Archive forward> Back<

ISSUE 5- Dec 2005 / Jan 2006
The Desire Edition

Welocme to a life outside Work
by Rosemary Shirley

A yearning for a leisured lifestyle

I have the blue IKEA Kitchen it has a splash back made of tiny blue tiles which twinkle like the Mediterranean sea. I like to leaf through second hand books on the South bank with my beautiful significant other.

I have the red IKEA kitchen it has a single curved tap and silver door handles. I take woodland strolls with my ginger haired child.

Live your life. Love your home IKEA
If your kitchen costs less you can work less

You may have seen these billboards at stations and on board tube trains, catching people as they commute, getting them when they are at their weakest, hating their jobs (work less) trying to get home (love your home), feeling hungry (advertising kitchens).

Or you may have seen the TV ad; a sweaty office full of white, white collar workers chant and whoop as one of their number dares to leave the office at early.
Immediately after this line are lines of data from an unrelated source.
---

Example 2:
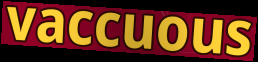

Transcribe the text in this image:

vaccuous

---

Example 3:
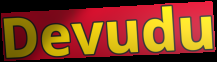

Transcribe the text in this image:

Devudu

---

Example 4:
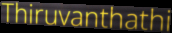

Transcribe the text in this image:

Thiruvanthathi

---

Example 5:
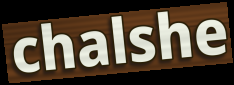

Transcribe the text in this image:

chalsheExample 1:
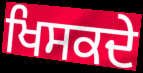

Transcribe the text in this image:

ਖਿਸਕਦੇ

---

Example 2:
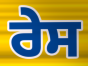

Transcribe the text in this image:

ਰੇਸ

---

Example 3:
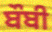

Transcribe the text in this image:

ਬੌਬੀ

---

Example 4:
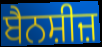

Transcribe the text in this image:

ਬੈਨਸ਼ੀਜ਼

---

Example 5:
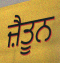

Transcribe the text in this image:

ਜ਼ੈਤੂਨ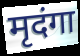
मृदंगा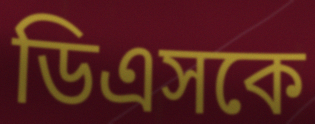
ডিএসকেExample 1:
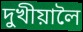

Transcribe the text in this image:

The street outside is empty except for his floral clad lady friend (obviously with no job herself to worry about), who throws her arms around his grubby neck.
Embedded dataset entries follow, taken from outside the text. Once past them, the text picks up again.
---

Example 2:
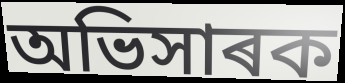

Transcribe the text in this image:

অভিসাৰক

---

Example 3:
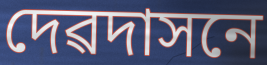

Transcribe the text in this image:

দেৱদাসনে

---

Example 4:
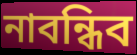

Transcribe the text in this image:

নাবন্ধিব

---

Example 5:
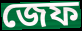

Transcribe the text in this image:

জেফ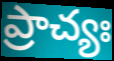
ప్రాచ్యః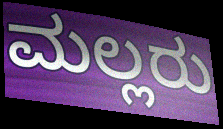
ಮಲ್ಲರು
There are so many things wrong with this advertising
campaign that I feel breathless.

From a Marxist perspective it is of course outrageous:
"[it] breaks a tacit taboo in advertising discourse against explicitly referencing the source of all wealth. Rather than flatter us by pretending we're bourgeois consumers, it rubs our noses in our grubby proletarian status."*

In addition, the advert sjows only one worker leaving the office, this is not collective action, the other workers look on in astonished admiration, they don't pack their bags. It teams an action against the capitalist economy (withdrawing labour) with the supporting action of consuming.

It is full of false oppositions and equations that really don't add up:
If
new kitchen = less work
then
old kitchen = more work?

As with most adverts it connects an object with a lifestyle, in this case freedom from work. Even if this were the case and somehow through the purchase of a new kitchen you were able to convince your boss to let you leave two hours early (even though this is a problem for most women with school age children with or without IKEA kitchens) what would we do with this life outside work? The adverts suggest rolling on grass with some children or taking a nature walk. But when you think about popular bank holiday leisure activities, a visit to IKEA (“I only go for the meatballs while the wife looks around”) is not unheard off.